--- Start of Extract provided ---

We also have fairly depressing research from YouGov, which shows that the average adult in Scotland racked up almost £900 of debt in 2011 alone. Accountants PKF produced a paper this week and predict that, sadly, about 400 people in Scotland will go bankrupt every week in 2012 and estimate that, in total, about 20,000 people went bankrupt last year. The situation could get demonstrably worse if interest rates increase.

The debate is timely and I agree with much of what members have said, but the solutions are probably a little more complex than some of the solutions that have been outlined so far. The R3 research considered why people turn to high-interest pay day loans. Of those who did so, 39 per cent said that it was because they had been refused bank loans and 68 per cent said that they could not get credit anywhere else. For those people, there were no alternatives. As members have said, some people have the alternative of a credit union.

The high-cost credit sector across the UK is worth about £35 billion per year, according to the Office for Fair Trading. At that magnitude, even the advances that we have seen in credit unions during the past couple of years will not come close to compensating for the size of the high-cost credit sector. Yes—credit unions are a part of the solution, and I hope that they are a growing part, but given the current size of the sector, it is not realistic to suggest that credit unions can take up all the slack.

Liverpool John Moores University recently published a paper that contains a quote that has stuck with me:

“The demand for credit is perennial and inelastic and unlikely to go away any time soon.”

The concern that was expressed in that report was that, depending on what it is, the danger of a rate ceiling is that all high-cost lenders will depart from the market, and the poorest and most vulnerable customers will lose any access to legal credit. As Kenneth Gibson said, those people are not borrowing money to spend it on glitzy presents but to spend it on their vital needs, and if they cannot access credit legally, the danger is that we will see a dramatic rise in illegal lending and an increase in loan sharks. I therefore caution slightly against some of the solutions that have been proposed, while agreeing entirely with the sentiment.

17:31


James Dornan (Glasgow Cathcart) (SNP): I start by thanking Margaret Burgess for bringing the debate to the chamber. I also offer my apologies because I will have to leave once I have spoken. I have already explained to Margaret Burgess that I have a prior engagement.

--- End of Extract provided ---

Required tasks:
- a) In the debate extract on pay day lending, what share of people who turned to high-interest pay day loans said they could not get credit anywhere else?
- b) Carry on the debate extract on pay day lending, starting right after its final sentence.

--- Start of Recorded information ---

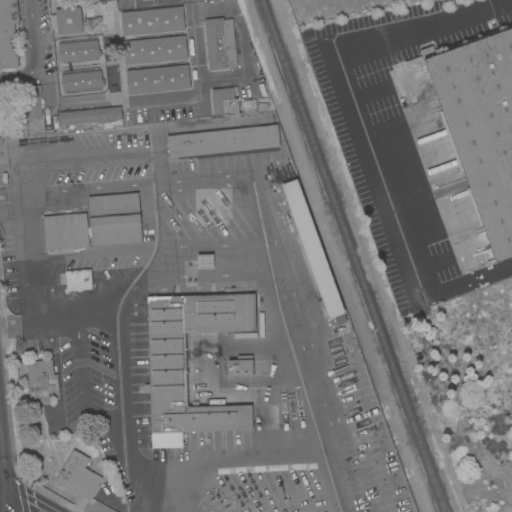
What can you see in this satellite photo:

--- End of Recorded information ---

Task-by-task outputs:
- a) 68 per cent.

- b)
Following on from what Gavin Brown said, there is no doubt that there is a place for companies who serve those who are unable to get credit in the normal way. I remember every summer going to a large store next to Glasgow Cross to get my school uniform, which was paid for by a fixed sum every week over the course of the year. I have no doubt that my mum paid much more for that uniform and those of my two brothers than she would have if she could have paid cash, but the extra cost was literally a price worth paying for her to see her three boys dressed well.

I also remember a cool 16-year-old—use your imagination—buying his first pair of hipsters at Dee of Trongate with his shopping cheque. It was more expensive but members should have seen those hipsters. We shopped like that because, back then, access to credit was nigh on impossible and ready money was tight. For me, that is the more acceptable face of higher-interest credit. It is more expensive but the cost is payable.

What is not acceptable is the surge in outrageous pay day loans. It comes as no surprise to learn that the R3 report found that 68 per cent of the people who were polled who had taken a high-interest pay day loan had done so because they could not get access to credit elsewhere. That information should form the basis of any debate on regulating such loans. Lack of appropriate identification, having a court judgment, being on benefits or even having a part-time job are all factors that can exclude people from accessing mainstream loans and, coupled with economic depression, are leading to a huge increase in the number of people who apply for pay day loans.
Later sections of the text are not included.